Ilford pharmacist jailed for selling £5,000 of drugs he stole from Havering and Dagenham pharmacies
PUBLISHED: 10:55 18 June 2017
An Ilford pharmacist who stole almost £5,000 worth of prescription drugs from pharmacies in Havering and Dagenham, which he then sold on the street, has been jailed.
Niren Patel, of De Vere Gardens, Ilford, appeared at Snaresbrook Crown Court on Wednesday, 10 May, and pleaded guilty to two counts of fraud by abuse of a position of trust, possession with intent to supply a Class B drug and five counts of possession to supply a Class C drug.

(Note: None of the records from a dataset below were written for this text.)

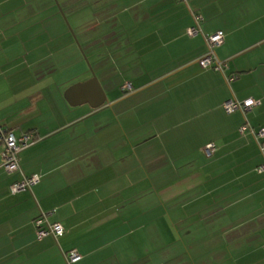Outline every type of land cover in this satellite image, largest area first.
I'll return each mask as SVG.
<instances>
[{
	"label": "crops",
	"instance_id": "crops-1",
	"mask_svg": "<svg viewBox=\"0 0 264 264\" xmlns=\"http://www.w3.org/2000/svg\"><path fill=\"white\" fill-rule=\"evenodd\" d=\"M54 1L0 0V127L38 138L20 164L40 176L13 193L22 175L1 166L0 141V264H67L71 249L76 264H264L263 157L222 104L257 100L246 115L264 128V0H58L69 24ZM217 31L224 73L198 62ZM71 32L101 108L64 98V73L92 77ZM51 211L64 234L39 239L34 219Z\"/></svg>",
	"mask_w": 264,
	"mask_h": 264
},
{
	"label": "built area",
	"instance_id": "built-area-1",
	"mask_svg": "<svg viewBox=\"0 0 264 264\" xmlns=\"http://www.w3.org/2000/svg\"><path fill=\"white\" fill-rule=\"evenodd\" d=\"M188 3L189 0H183ZM193 17L195 23L187 29L188 35L196 36L199 34H203L200 19L202 16L198 13L193 12ZM225 34L222 31H217L211 35H205V39L208 45V52L203 55L199 59V64L201 68H213L217 71L225 72L228 64L226 61L220 60L215 53V47L220 45L224 41ZM236 78L235 74L226 76L227 82H231ZM125 91L132 90V86L130 84H125L123 86ZM260 102L251 98L240 100L235 96L227 99L223 104L224 110L228 113H233L235 111H239L245 117V123L240 126L241 133H249L252 137L257 141L259 150H261V154L263 157V163L260 164L257 170L261 173H264V128H256L251 125L248 121L246 113L251 110L254 106H257ZM38 138L34 136L33 133H24L21 136H15V134L7 130H3L0 127V141L4 142L5 148L2 154V167L7 171V173H19L22 175L20 180L11 184V191L13 193H19L23 191L30 190L33 185L40 181L39 175H27L24 173L21 164H20V154L22 151L30 147L35 142H37ZM216 144L211 142L205 145L204 151L207 155H212L216 151ZM51 212H43L40 216L34 219V224L36 227V235L39 239L46 237L47 235H53L54 237H59L64 234V227L59 222H52L49 219V216L52 214ZM77 249H71L65 252L64 257L66 259L67 264H76L78 261L82 259V255Z\"/></svg>",
	"mask_w": 264,
	"mask_h": 264
},
{
	"label": "water",
	"instance_id": "water-1",
	"mask_svg": "<svg viewBox=\"0 0 264 264\" xmlns=\"http://www.w3.org/2000/svg\"><path fill=\"white\" fill-rule=\"evenodd\" d=\"M71 106L89 104L93 109H98L108 104L105 90L96 74L86 81L71 85L65 91V97Z\"/></svg>",
	"mask_w": 264,
	"mask_h": 264
},
{
	"label": "rangeland",
	"instance_id": "rangeland-1",
	"mask_svg": "<svg viewBox=\"0 0 264 264\" xmlns=\"http://www.w3.org/2000/svg\"><path fill=\"white\" fill-rule=\"evenodd\" d=\"M54 2H56V4H57V6H58V9L60 10V14H63L64 13V11H63V7L60 5V3L58 2V0H55ZM63 16L65 17L64 19H65V21H66V23L67 24H69V19L63 14ZM72 33V38H74V41H75V48H76V50H77V53L79 52L78 50H80V52H81V55H82V57H83V59H84V61L86 62V65H87V68H88V71L86 72V74H88L89 75V73L92 75L94 72H95V69H94V67H93V65H92V59L90 58V53H88V52H84V50L83 49H81L82 47L80 46V44L78 43V38H77V36L75 35V33H73V32H71ZM104 54V53H103ZM72 55H74V54H72ZM71 71L69 72V74H67V73H64L65 75H69L70 76V79H71V82H73L72 84H75V83H77V82H79L81 79H84V76L82 75V74H76L75 76H74V72H73V68L72 69H70ZM90 71V72H89ZM77 72V71H76ZM89 72V73H88ZM94 74H96V73H94ZM96 76H97V74H96ZM98 77V76H97ZM79 80V81H78ZM174 226H176V228H173L174 229V231H175V234L176 235H182L183 237H185V236H187V235H189V232L193 229L194 230V228H191L190 226H186V227H184V226H181V224H176V225H174ZM186 239V238H185ZM184 239V240H185ZM189 240V239H188ZM185 241H187V240H185ZM183 247H187L188 249L189 248H192V244L191 243H184V244H181ZM195 253H193V252H184V259L187 261V262H189L190 260H191V255H194ZM168 264H170L169 263V261L167 262ZM190 264V263H189Z\"/></svg>",
	"mask_w": 264,
	"mask_h": 264
}]
</instances>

The 38-year-old was sentenced on Friday to a total of 12 months’ imprisonment for his Breaking Bad style crime spree, which took place from January 2015 until June last year while he was working at two different pharmacies.
An officer in the Met’s Controlled Drug Liaison team began an investigation in August after Patel’s employer, Day Lewis Pharmacy in Park Lane, Hornchurch, made a report of theft to the police.
The investigation’s analysis of stock records and drugs purchased by Patel, who also worked at Hedgemans Pharmacy in Dagenham, revealed he had been creating fraudulent orders for almost £5,000 worth of prescription medicine and claiming the drugs himself.
The thefts only came to light after the pharmacies’ order systems were changed to be more predominantly carried out online – the orders placed by Patel were all done using the old system over a mobile phone.
In his police interview, Patel admitted he had gone on to sell the drugs, including Genotropin, a growth hormone most commonly used by bodybuilders, to a member of the public on the street.
Other drugs sold by Patel included the Class B drug Dexamfetamine, which is used for weight loss and to improve academic performance, and Class C drugs such as Xanax, Zolpidem and Diazepam, which are sedatives used as ‘downers’.
Patel was formally charged with the offences on March 27.
Det Con Beverley McInerney, of the Met’s Organised Crime Command, said: “Patel abused his position as a pharmacist by creating fraudulent orders for prescription drugs and then sold them on the street.
“The drugs he sold are highly addictive and dangerous when given to someone without a prescription.”